French director Eva Husson’s “Girls of the Sun” feels like the kind of political wartime film Hollywood used to churn out almost every year in the ‘80s — you remember, stuff like “Salvador,” and “The Year of Living Dangerously” — movies filled with comradeship, uber-political agendas, humanism and, most importantly, a heroic wartime journalist. Husson seems to be using these films as her blueprint for this all-female version of war. However, the speechifying is cranked on overload in her screenplay as “Girls of the Sun” is filled with one-too-many corny moments delivered via unconvincing dialogue.

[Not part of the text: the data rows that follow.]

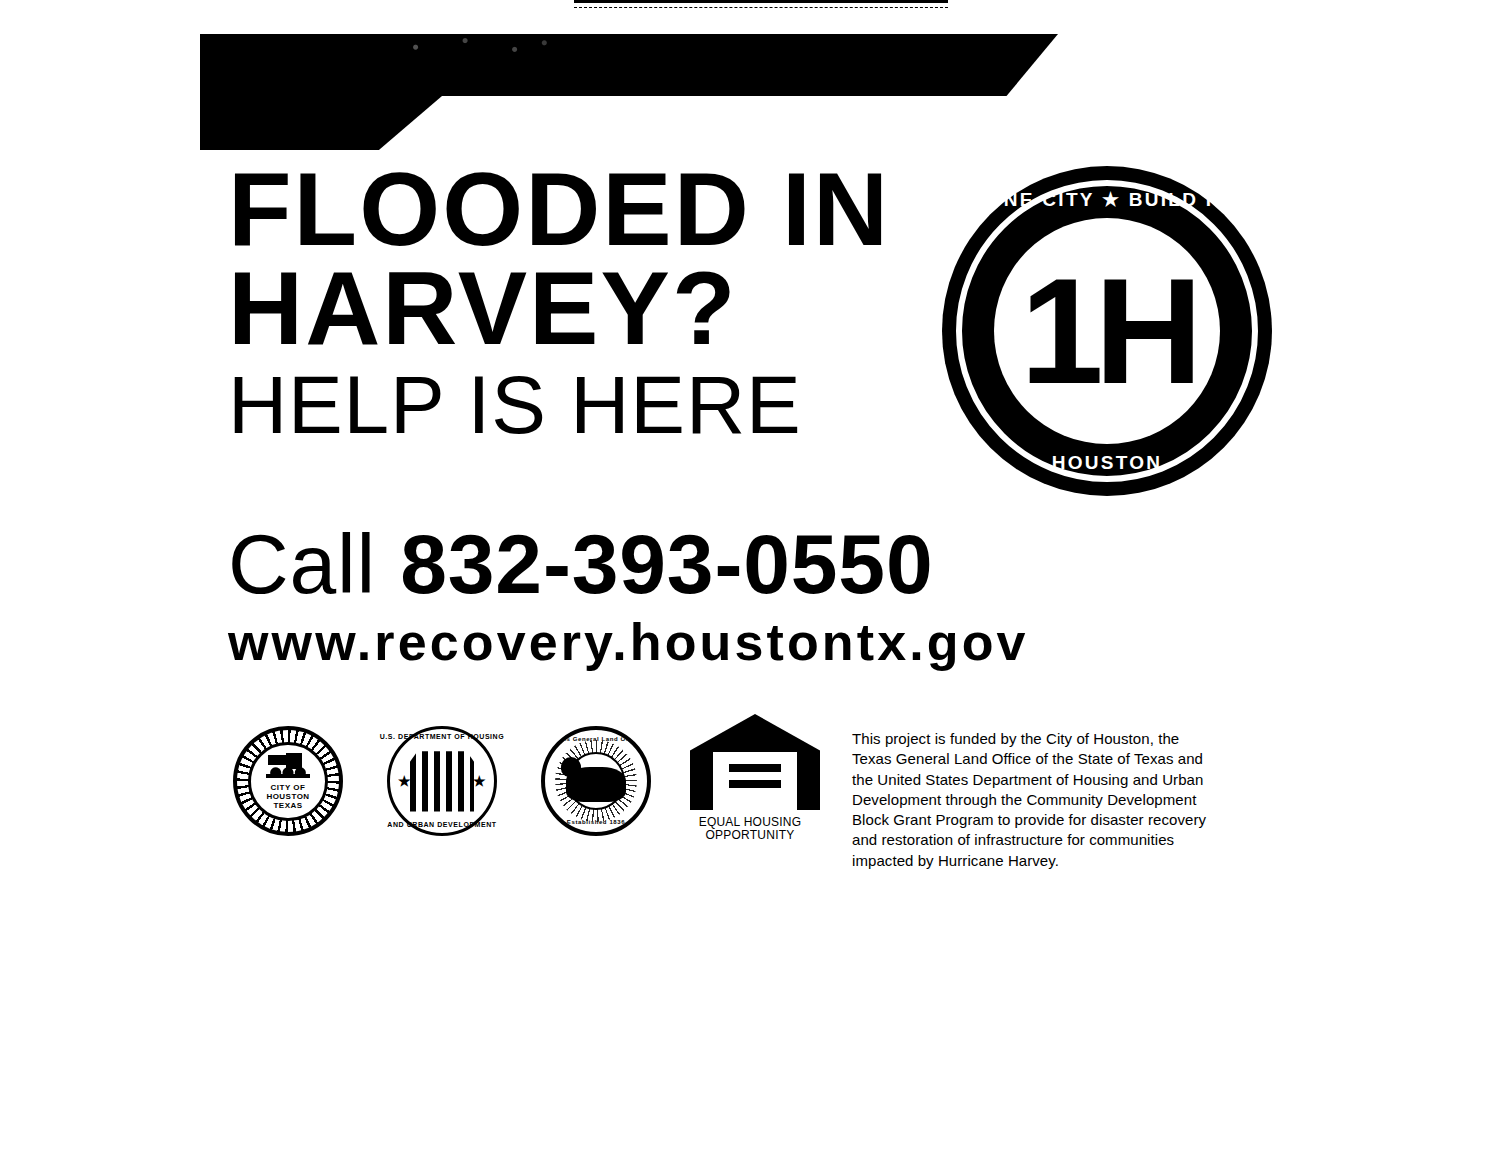Flooded in Harvey?
Help is here
One City ★ Build It Forward Houston One City
1H
Call 832-393-0550
www.recovery.houstontx.gov
City of Houston
Texas
U.S. Department of Housing and Urban Development
★ ★
Texas General Land Office
★ Established 1836 ★
Equal Housing
Opportunity
This project is funded by the City of Houston, the Texas General Land Office of the State of Texas and the United States Department of Housing and Urban Development through the Community Development Block Grant Program to provide for disaster recovery and restoration of infrastructure for communities impacted by Hurricane Harvey.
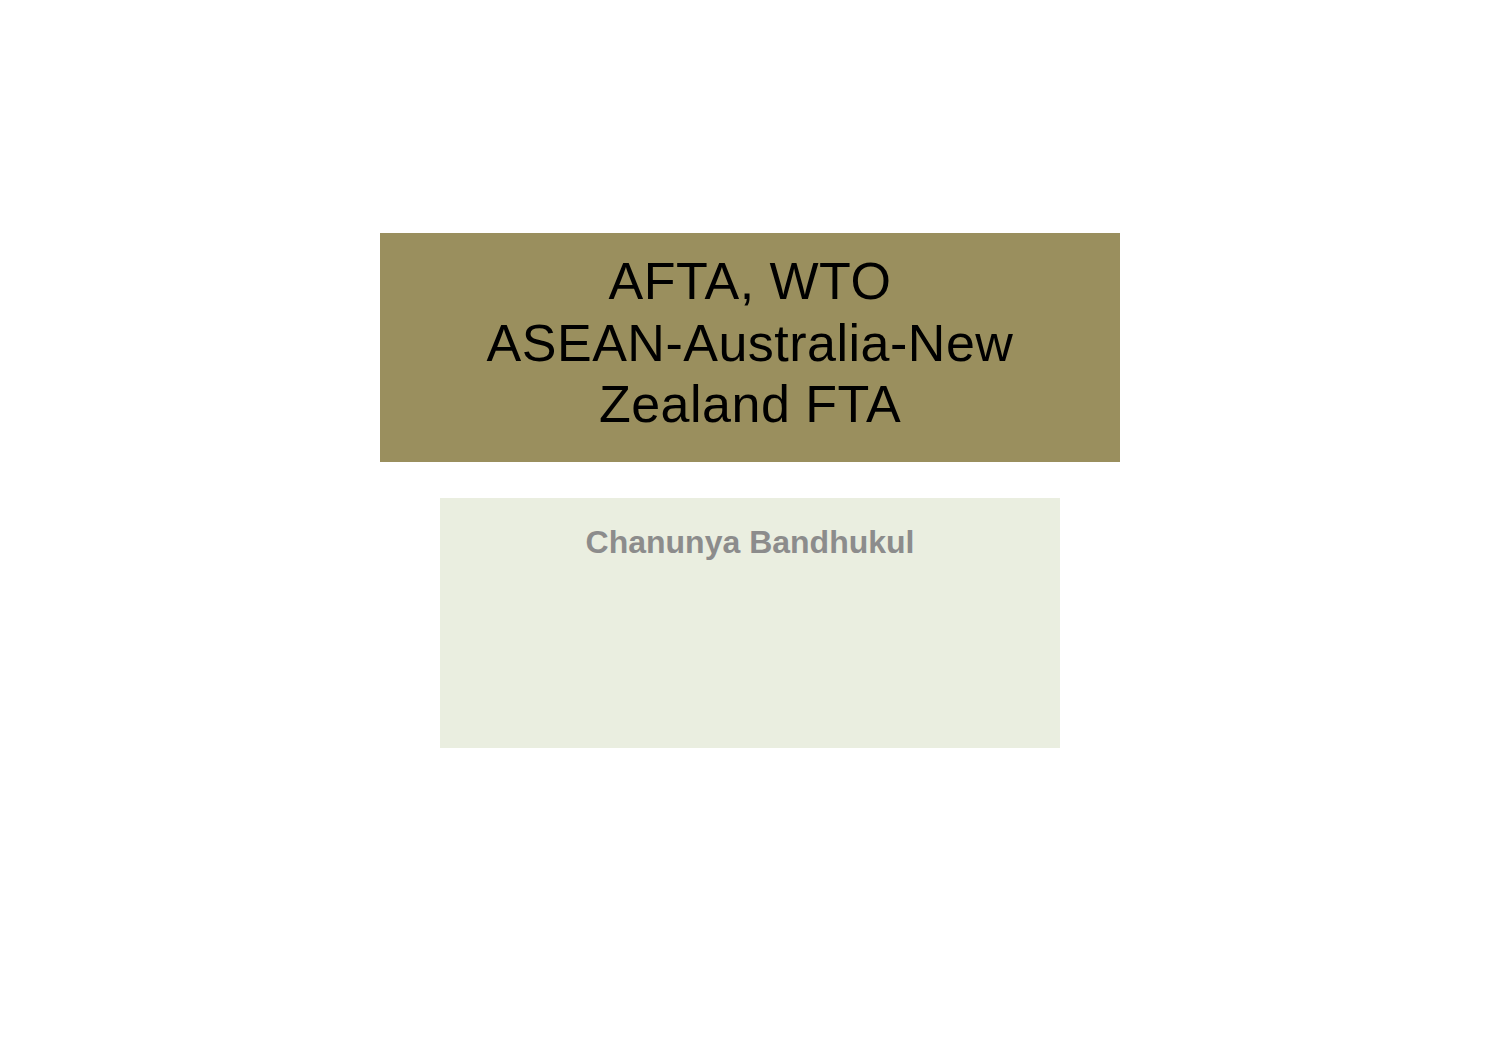AFTA, WTO
ASEAN-Australia-New Zealand FTA
Chanunya Bandhukul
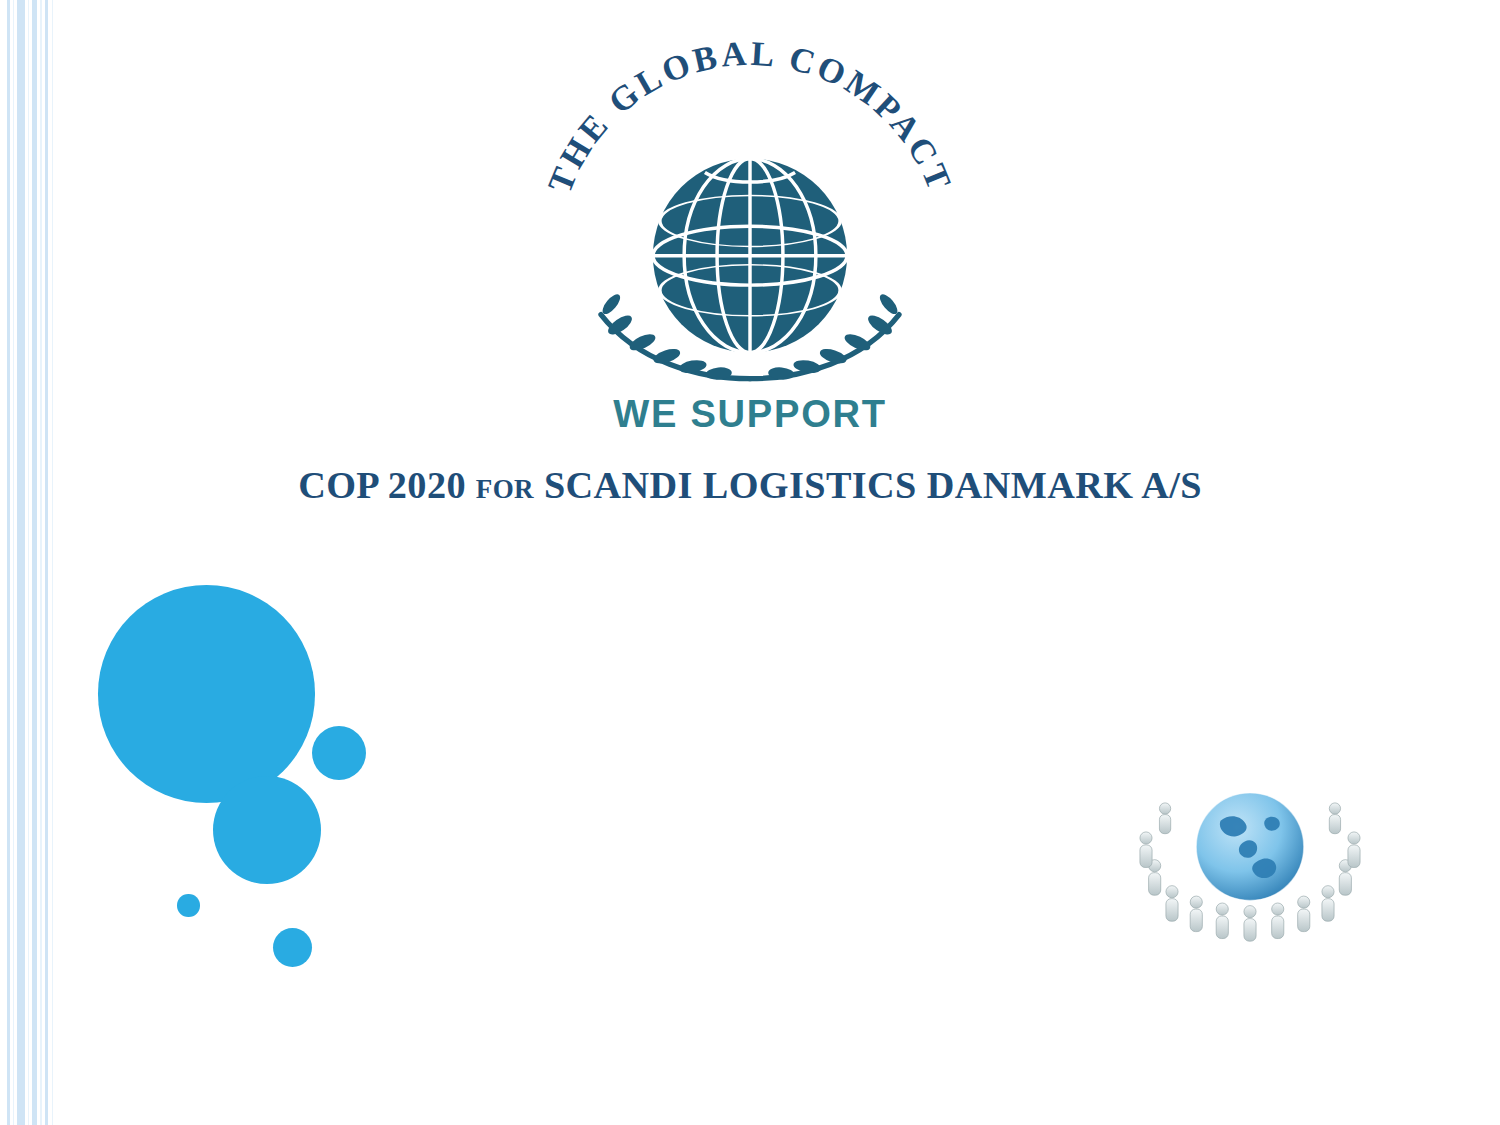THE GLOBAL COMPACT WE SUPPORT
COP 2020 for Scandi Logistics Danmark A/S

The film is filled with bland and insufferably expository exchanges between the women, and the way they deliver their stories from back home, with the kind of dialogue that could easily fit into Michael Bay’s “Pearl Harbor,” is damn-near cringeworthy.
It’s a real shame, because the way Husson shoots the harrowing battle sequences is, quite frankly, impressive. Much like her debut, 2014’s erotically charged “Bang Bang (A Modern Love Story),” the writer-director tries to juggle one too many character arcs, which ends up blurring our focus of the bigger picture. Maybe next time she can hand the scripting duties to a more polished and subtle screenwriter. It all comes as a relief then that these flawed passages are countered by the slow-burn tension of the action. There are some truly vivid showdowns in “Girls of the Sun,” aided by Husson’s excellent framing and her knack for never staging the obvious, and it wouldn’t be surprising if Hollywood comes knocking at her door soon.